Saved data entries

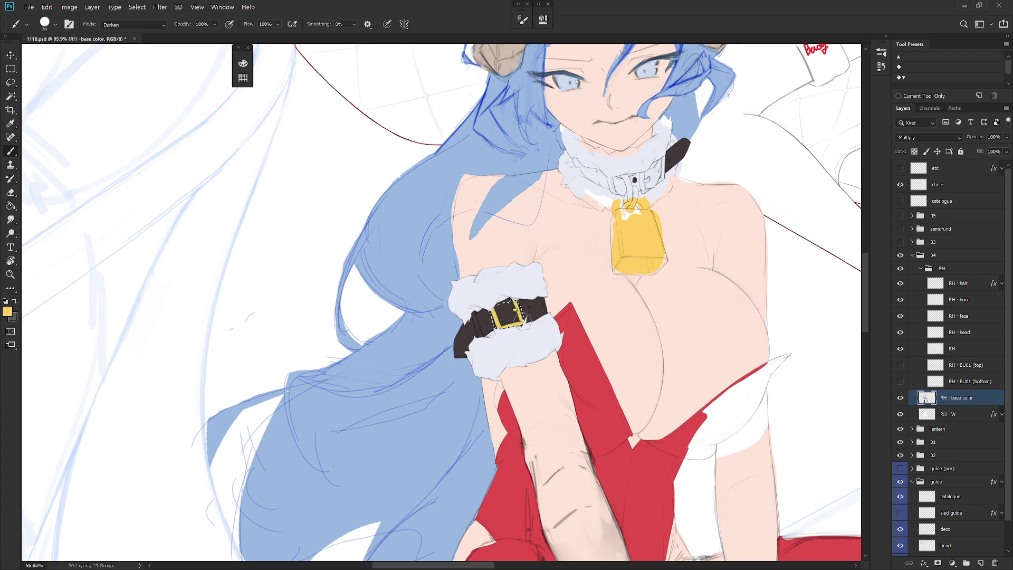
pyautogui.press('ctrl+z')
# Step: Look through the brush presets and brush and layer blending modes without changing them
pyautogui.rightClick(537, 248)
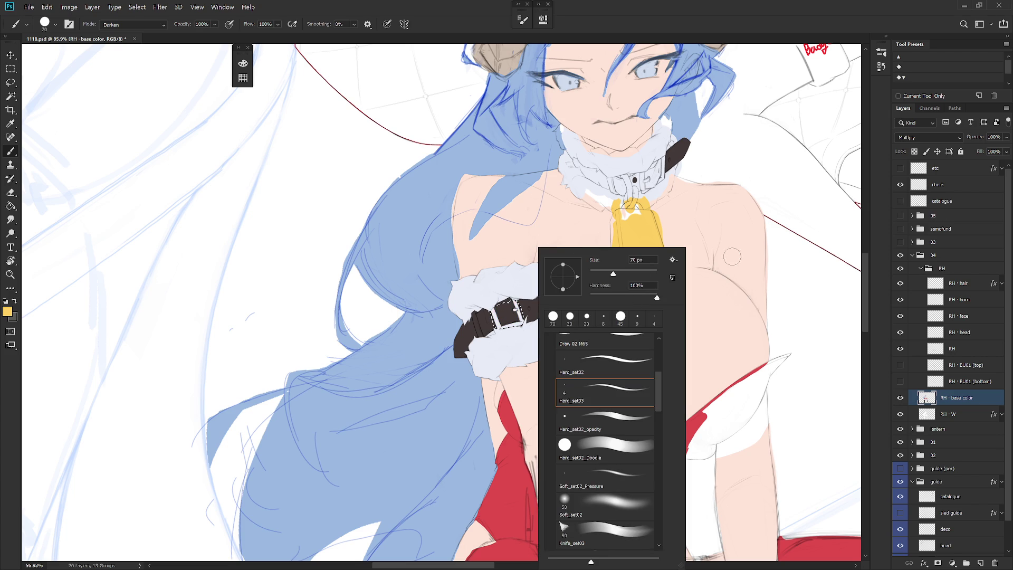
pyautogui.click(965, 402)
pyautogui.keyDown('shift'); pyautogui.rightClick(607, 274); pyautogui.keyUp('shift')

__ASSIGNED TASK__: Set down all the lines above exactly as they appear, with no pictures.

__EXERCISE RESPONSE__:
pyautogui.press('ctrl+z')
# Step: Look through the brush presets and brush and layer blending modes without changing them
pyautogui.rightClick(537, 248)
pyautogui.click(965, 402)
pyautogui.keyDown('shift'); pyautogui.rightClick(607, 274); pyautogui.keyUp('shift')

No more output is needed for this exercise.